PROBLEMS TO WORK ON
1. Translate this sentence from the forum thread about the Rnd function into Spanish: "The constant multiplier for the Rnd function was the key, as I remember."
2. In the forum thread about the Rnd function, what value does Rick suggest assigning to Const C in the PaintPixel procedure?
3. Proceed with the forum thread about VB's Rnd function, picking up right after its final sentence.

[[ TEXT SECTION open ]]

It was quite some time ago when I developed that particular demonstration,
so I forgot some of the original details. Actually, now that I think about
it, I believe I adjusted the numbers to minimize the vertical streak I
mentioned and didn't think about it when I grabbed the text from a different
message I had posted about the original (pre-modified) code. The constant
multiplier for the Rnd function was the key, as I remember. Nice thought
about the 1 pixel adjustment.

Rick
 
P

Peter T

"Rick Rothstein (MVP - VB)" wrote in message
It was quite some time ago when I developed that particular demonstration,
so I forgot some of the original details. Actually, now that I think about
it, I believe I adjusted the numbers to minimize the vertical streak I
mentioned and didn't think about it when I grabbed the text from a different
message I had posted about the original (pre-modified) code. The constant
multiplier for the Rnd function was the key, as I remember. Nice thought
about the 1 pixel adjustment.

Rick

This bit -
The constant
multiplier for the Rnd function was the key, as I remember.

The constant multiplier, depending on what it is, helps to highlight there
is little if anything random about vb/vba's Rnd. Instead it seems to
generate a sequence, albeit not an immediately obvious one. I guess this is
all fully documented and for most purposes of little consequence.

I examined the colours generated in the vba-userform demo (posted nearby).
In visually obvious bands adjacent RGB's in a series might be something like
(say) Red & Green are identical but Blue increments uniformly, then repeat
with a small increment to the G attribute. Or there might be an obvious
chequerboard pattern of colours in a section, with every other colour almost
identical.

Regards,
Peter T
 
R

Rick Rothstein \(MVP - VB\)

Ah, so that is how you draw into a UserForm... ThunderDFrame... I'll have to
remember that.

Thanks for performing the conversion. First, I removed the "1" off of the
Randomize statement in the second loop so that both Randomize statements
draw from the Timer for their seed values. Yes, this scatters the bar effect
on the second picture, but I think it is a fairer display of what is going
on. Second, I think if you change the Const C assignment statement in the
PaintPixel procedure to this...

Const C As Long = 16711680

you get a much starker (and more amazing) contrast between the two displays,
especially with the the Randomizer seed change mention above, especially
when you repeatedly click the UserForm. Yes, this removes the sharp vertical
lines that the seed value of 1 produced, but it still shows (and more fairly
I think) the sharp difference in randomization that occurs if you use the
Randomize statement only once. The modified code implementing the above is
shown below my signature.

Again, thanks for performing the compiled VB to Excel VBA conversion... you
did a nice job with it. I will be using your coded translation (with
appropriate acknowledgement to you, of course) should a similar question
rise in the future.

[[ TEXT SECTION closed ]]
[[ RECORDS open ]]

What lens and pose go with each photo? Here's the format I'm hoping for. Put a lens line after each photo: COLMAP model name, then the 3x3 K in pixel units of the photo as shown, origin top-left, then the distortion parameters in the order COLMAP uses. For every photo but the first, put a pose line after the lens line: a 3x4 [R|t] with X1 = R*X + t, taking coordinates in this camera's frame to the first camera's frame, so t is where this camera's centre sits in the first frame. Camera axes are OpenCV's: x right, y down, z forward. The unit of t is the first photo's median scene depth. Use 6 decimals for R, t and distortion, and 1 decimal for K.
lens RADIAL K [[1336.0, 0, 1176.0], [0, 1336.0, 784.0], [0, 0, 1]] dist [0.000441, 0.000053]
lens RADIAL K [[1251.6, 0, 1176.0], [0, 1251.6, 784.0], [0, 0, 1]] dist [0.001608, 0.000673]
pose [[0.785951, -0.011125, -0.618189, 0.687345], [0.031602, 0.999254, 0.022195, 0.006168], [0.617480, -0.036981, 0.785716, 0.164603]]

[[ RECORDS closed ]]
[[ RECORDS open ]]

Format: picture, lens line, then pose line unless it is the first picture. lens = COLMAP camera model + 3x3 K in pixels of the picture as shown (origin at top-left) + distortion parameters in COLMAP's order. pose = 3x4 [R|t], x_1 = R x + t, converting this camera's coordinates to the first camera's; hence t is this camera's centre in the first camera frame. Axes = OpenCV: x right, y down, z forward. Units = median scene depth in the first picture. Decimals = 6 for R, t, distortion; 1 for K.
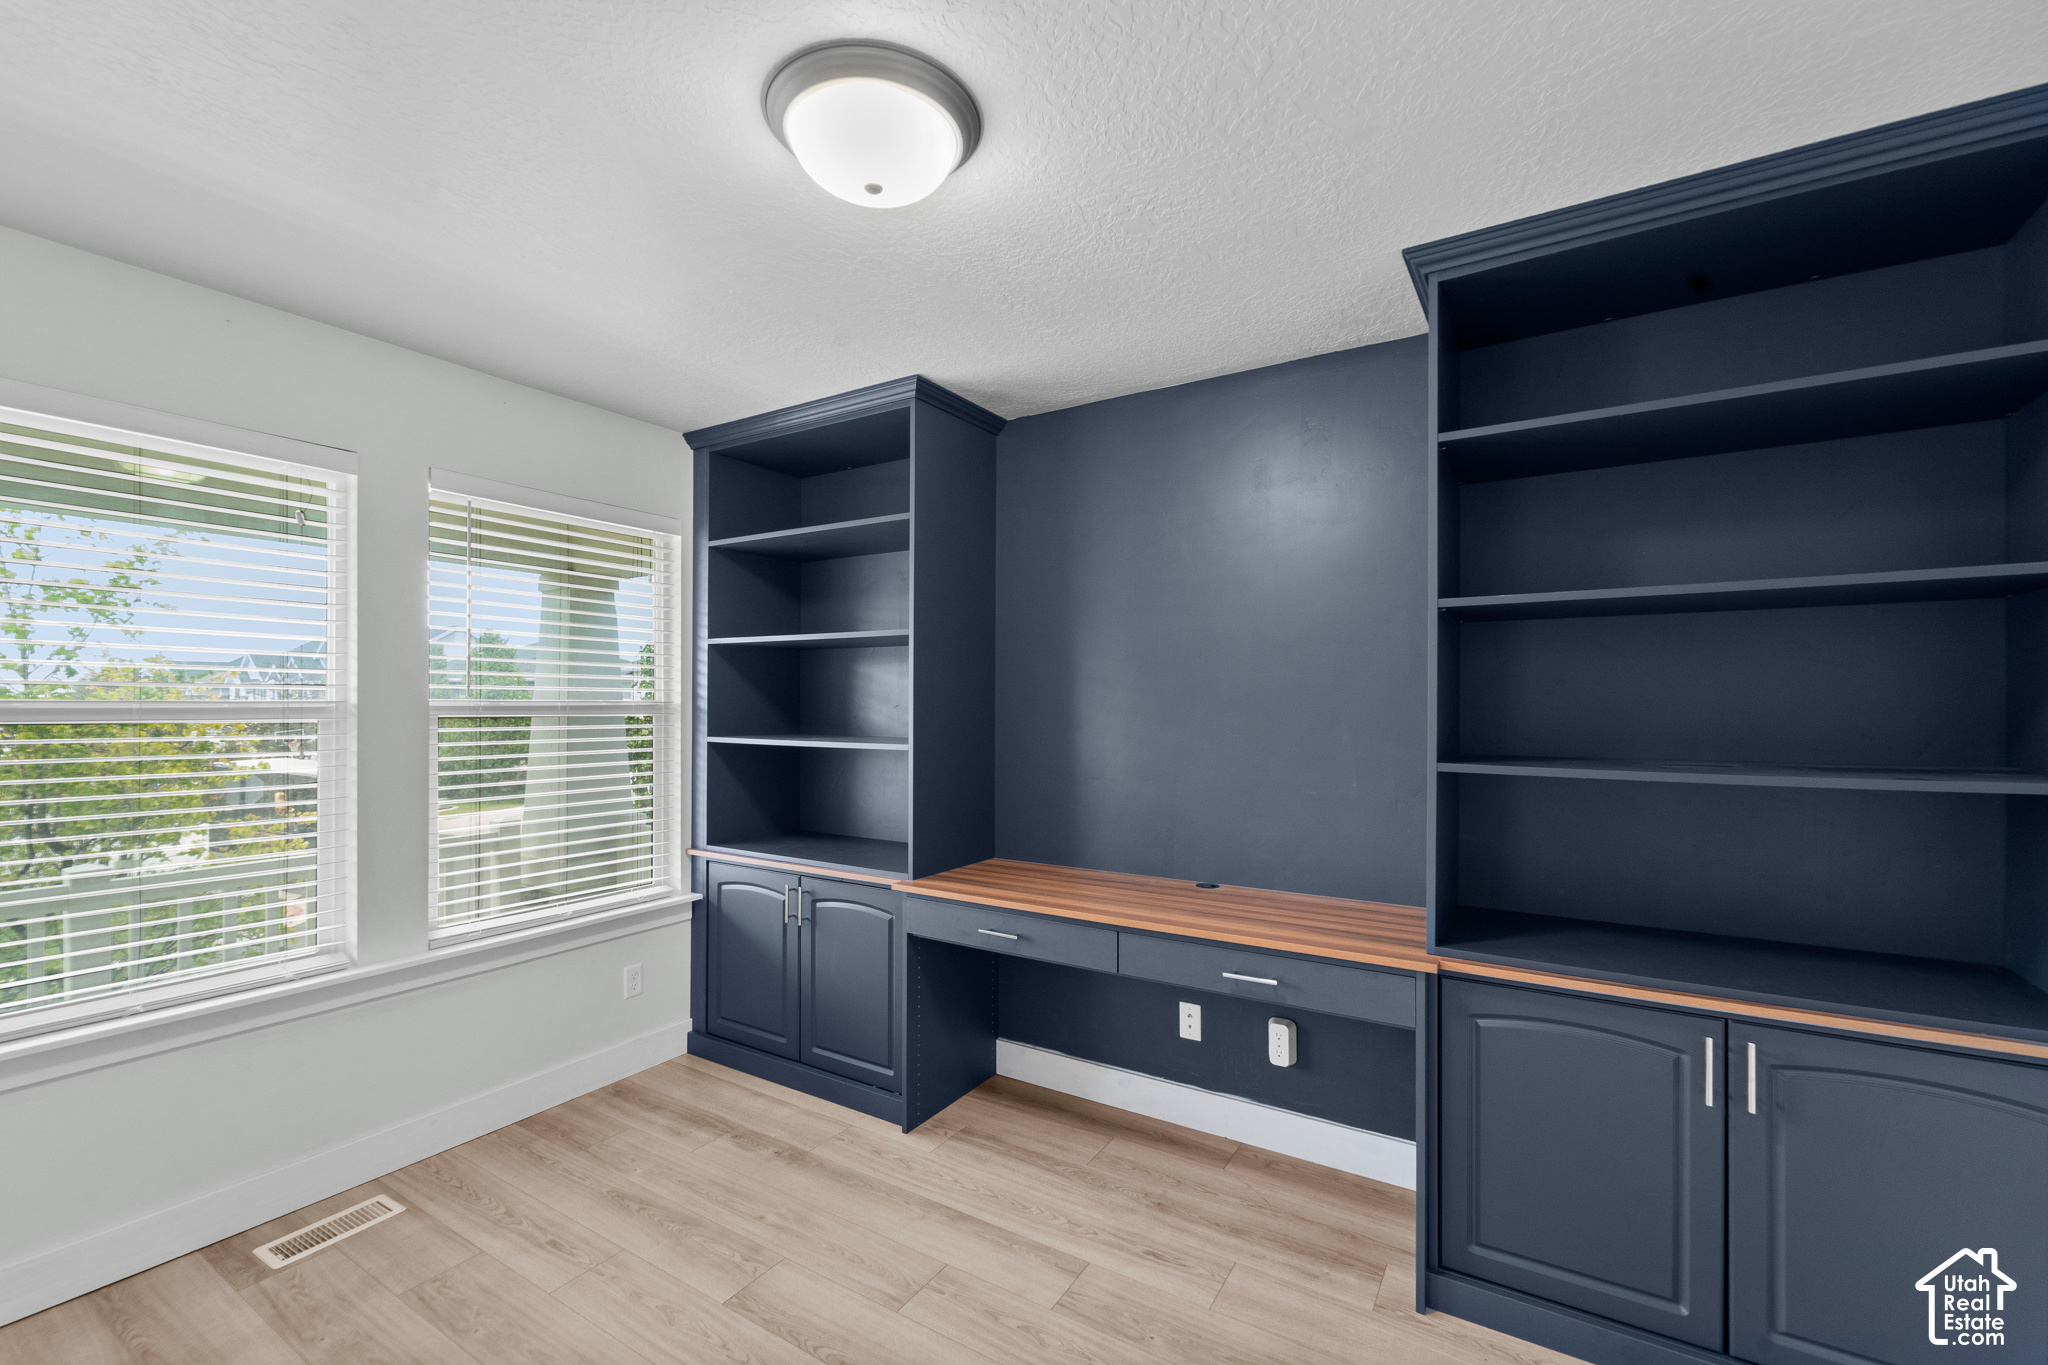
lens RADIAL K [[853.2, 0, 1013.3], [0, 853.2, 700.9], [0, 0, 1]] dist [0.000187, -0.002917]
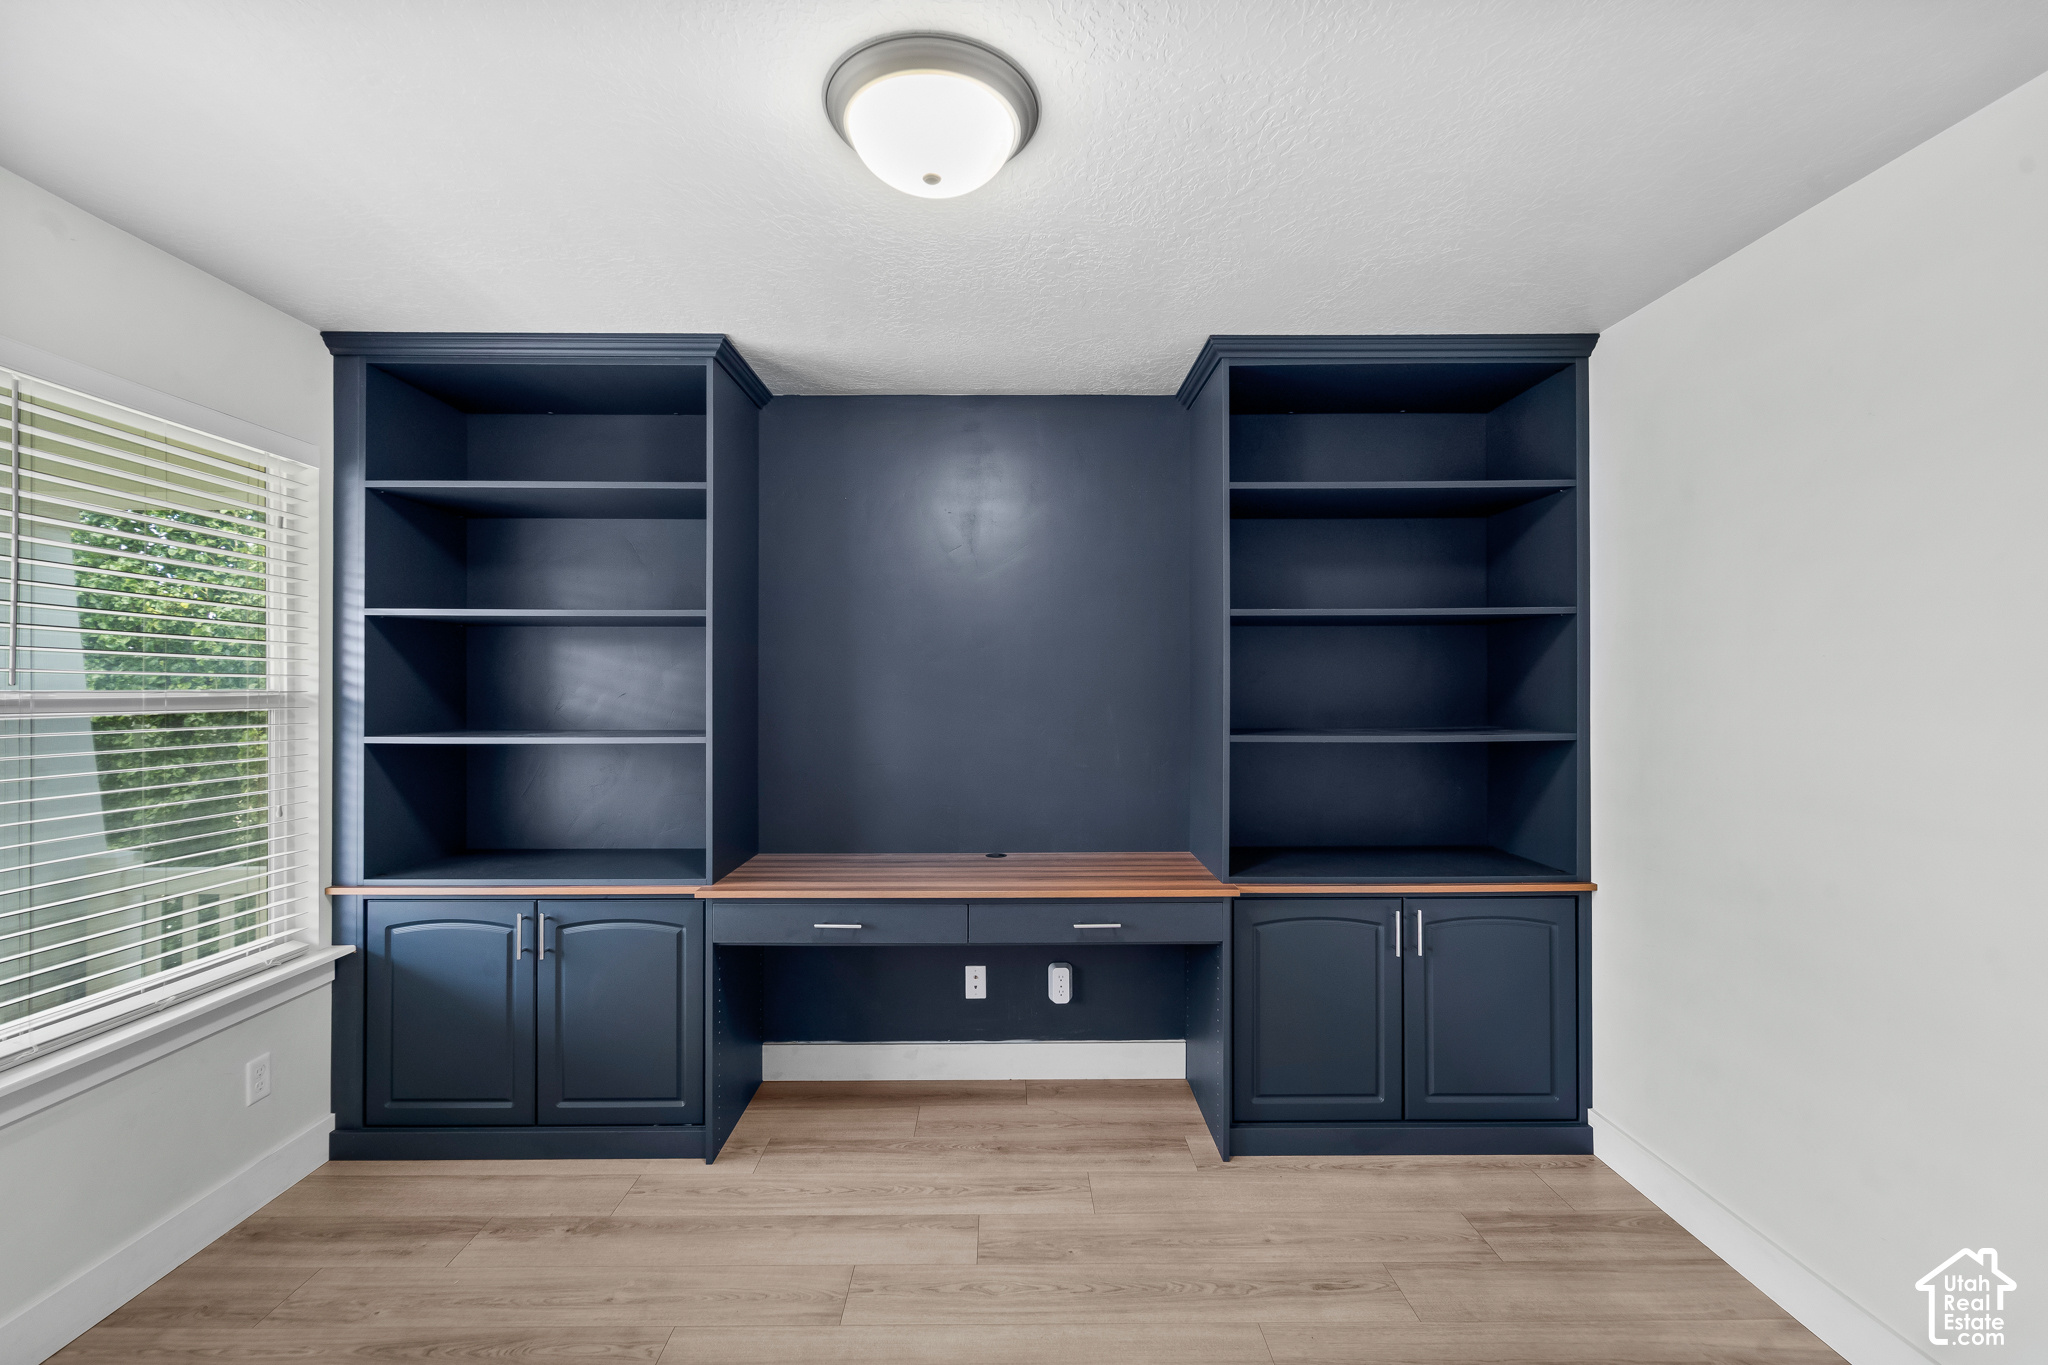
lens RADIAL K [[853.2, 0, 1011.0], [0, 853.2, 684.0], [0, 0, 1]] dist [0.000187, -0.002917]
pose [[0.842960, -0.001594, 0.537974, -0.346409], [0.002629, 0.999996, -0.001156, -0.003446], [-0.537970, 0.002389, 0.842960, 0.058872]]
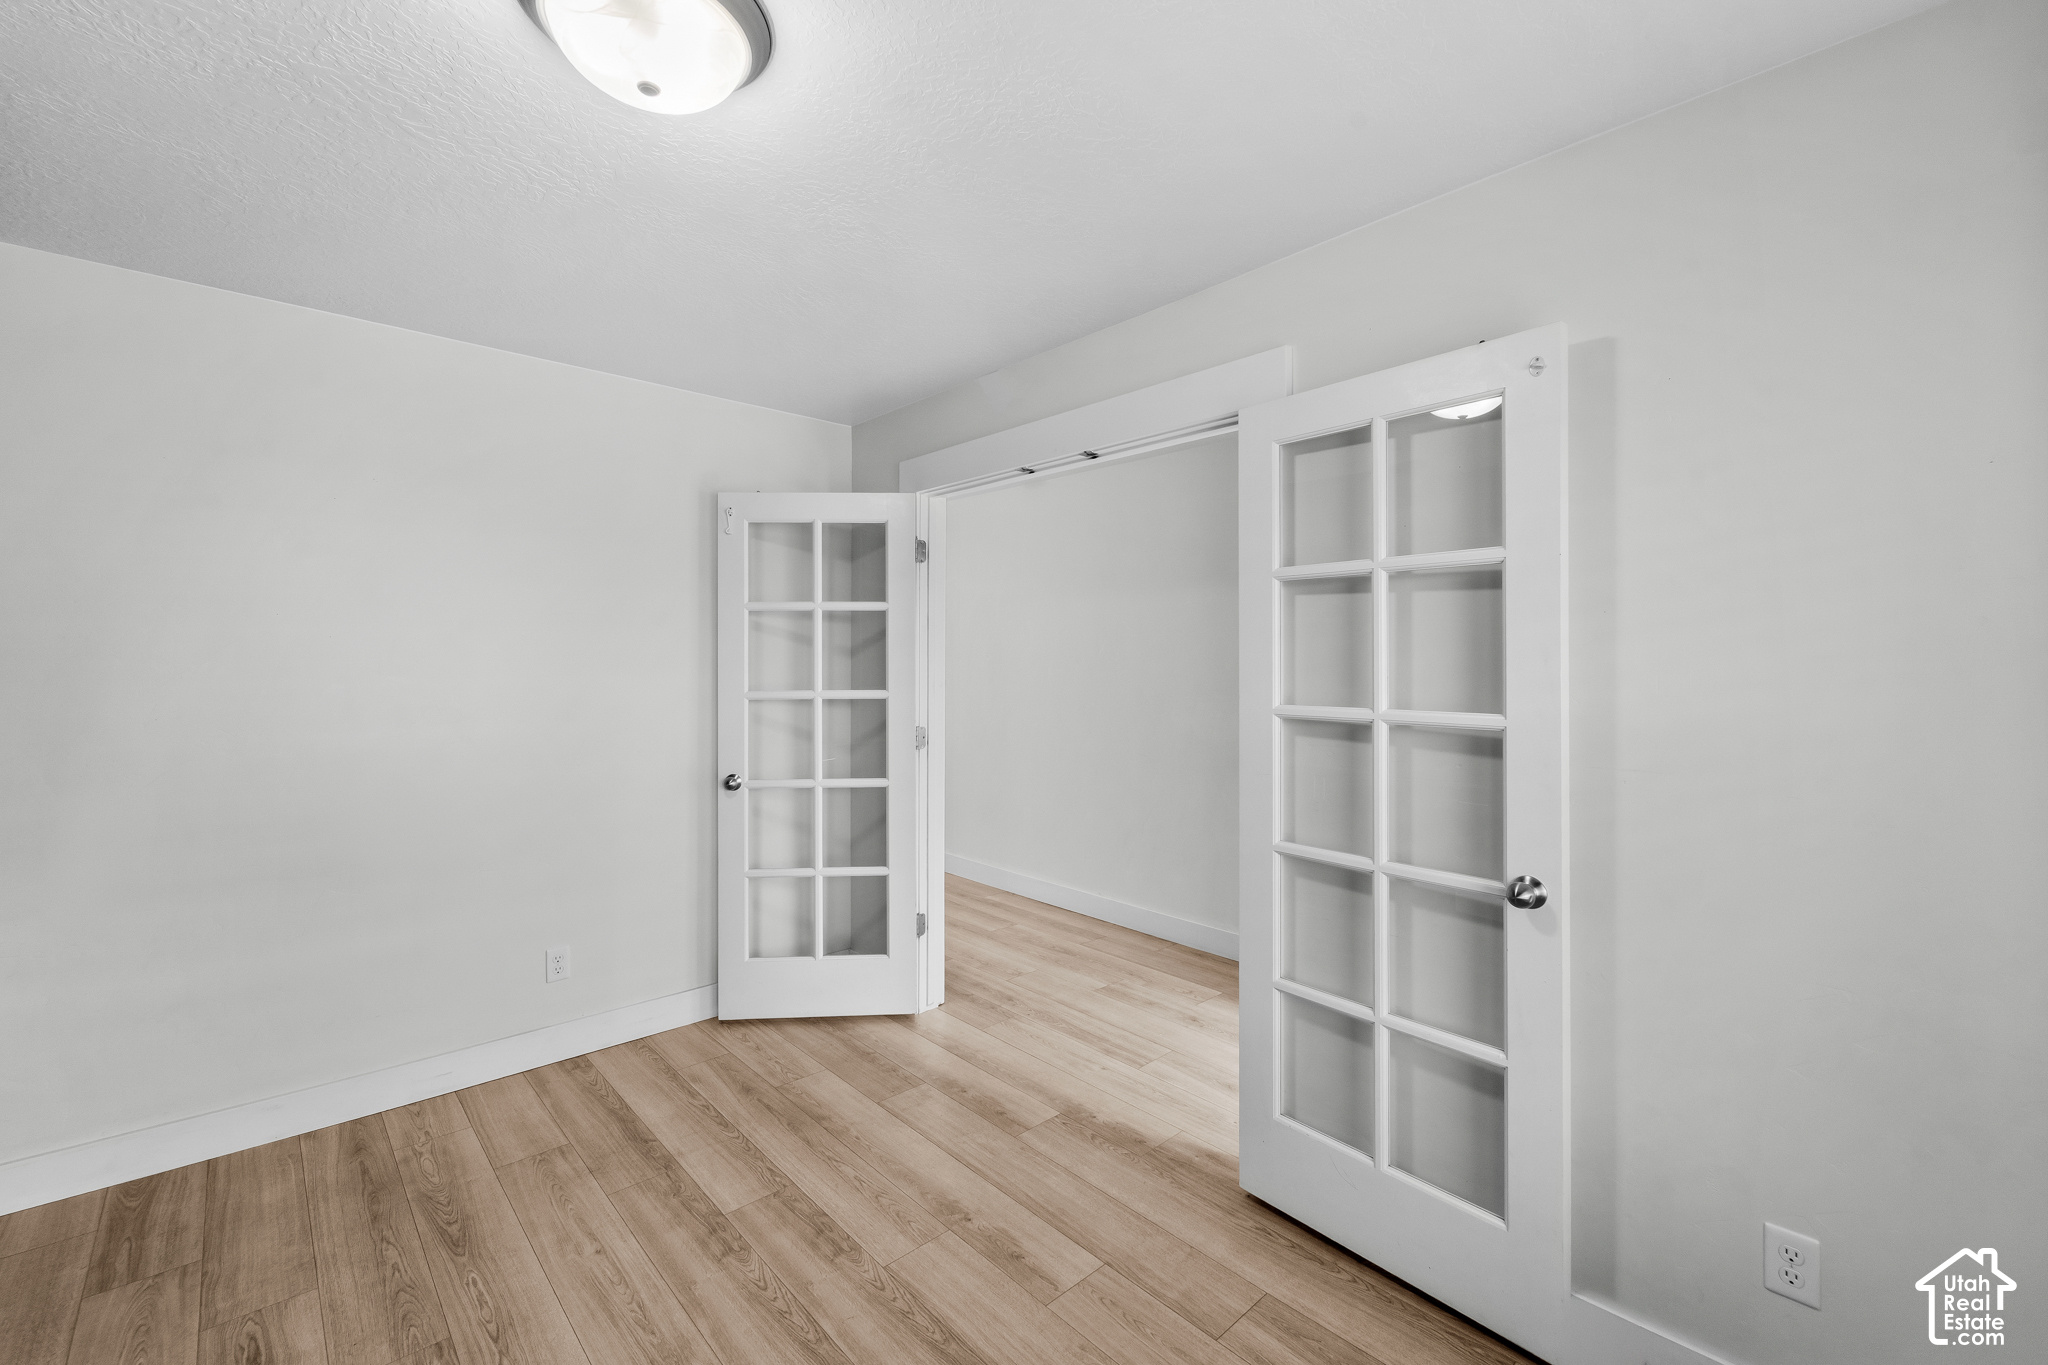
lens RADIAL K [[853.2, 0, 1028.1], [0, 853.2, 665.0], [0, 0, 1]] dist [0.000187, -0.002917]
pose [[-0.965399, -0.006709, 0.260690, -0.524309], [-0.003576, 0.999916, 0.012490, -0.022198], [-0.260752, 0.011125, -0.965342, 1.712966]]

[[ RECORDS closed ]]

OUTPUTS FOR THE TASKS
1. El multiplicador constante de la función Rnd era la clave, según recuerdo.

2. 16711680

3.
Rick

Private Declare Function FindWindow Lib "user32" _
Alias "FindWindowA" _
(ByVal lpClassName As String, _
ByVal lpWindowName As String) As Long

Private Declare Function SetPixel Lib "gdi32" _
(ByVal hDc As Long, _
ByVal x As Long, _
ByVal y As Long, _
ByVal crColor As Long) As Long

Private Declare Function GetPixel Lib "gdi32" _
(ByVal hDc As Long, _
ByVal x As Long, _
ByVal y As Long) As Long

Private Declare Function GetDC Lib "user32" ( _
ByVal hWnd As Long) As Long

Private Declare Function ReleaseDC Lib "user32" ( _
ByVal hWnd As Long, ByVal hDc As Long) As Long

Private Sub PaintPixels()
Dim hWnd As Long, hDc As Long
Dim tp As Long, lt As Long
Dim x As Long, y As Long
Dim colr As Long

Const Z As Long = 128 * 2 - 1
Const C As Long = 16711680

Me.Left = 10: Me.Top = 10
Me.Width = (Z * 2) * 0.75 + 45: Me.Height = Z * 0.75 + 60
' if form is too small, change 0.75 to 1 or 1.25

hWnd = FindWindow("ThunderDFrame", Me.Caption)
hDc = GetDC(hWnd)

tp = Me.Top + 15
lt = Me.Left + 10

Randomize
For y = tp To tp + Z
For x = lt To lt + Z
colr = Rnd * C
SetPixel hDc, x, y, colr
Next
Next

lt = lt + Z + 15
For y = tp To tp + Z
For x = lt To lt + Z
Randomize
colr = Rnd * C
SetPixel hDc, x, y, colr
Next
Next

ReleaseDC hWnd, hDc
End Sub

Private Sub UserForm_Activate()
Me.Caption = "Click me to (re-) PaintPixels"
PaintPixels
End Sub

Private Sub UserForm_Click()
' Me.Repaint
PaintPixels
End Sub
 
Y

yttrias

I am grateful to those of you who have responded so quickly to my OP. I
hope you will be able to point out the errors of my ways. The following is
the code sequence for the generation of two sets of 1-million integers
between 1 and 6, and their sum. Then, the subsequent code counts the number
of sevens in a sample of 40,000 sums (divided by 40,000) to give decimal
representation to be compared with ideal ratio of 1/6. I ran the latter code
20 times at arbitrary locations, and averaged those results.

Sub OneMillionEvents()
Range("A1:C1000000").Select
Selection.ClearContents
Selection.NumberFormat = "0"
Range("A1").Select
ActiveCell.FormulaR1C1 = "=1+int(RAND()*6)"
Range("B1").Select
ActiveCell.FormulaR1C1 = "=1+int(RAND()*6)"
Range("C1").Select
ActiveCell.FormulaR1C1 = "=RC[-2]+RC[-1]"
Range("A1:C1000000").Select
Selection.FillDown
Calculate
End Sub

Sub CountSevens()
Dim i, n As Integer
Range("A1").Select
ActiveCell(1, 5) = 40000
ActiveCell(1, 6) = 0
n = 0
For i = 825001 to 865000
If ActiveCell(i, 3) = 7 Then
n = n + 1
End If
Next i
ActiveCell(1, 6) = n / ActiveCell(1, 5)
End Sub

Regards,

Yttrias

--
yttrias


Jerry W. Lewis said:
You are still providing too little information for us to understand what you
are doing.

There is no RAND() function in VBA. In VBA, you either used the VBA Rnd()
function, or the worksheet RAND() function via Evaluate("RAND()").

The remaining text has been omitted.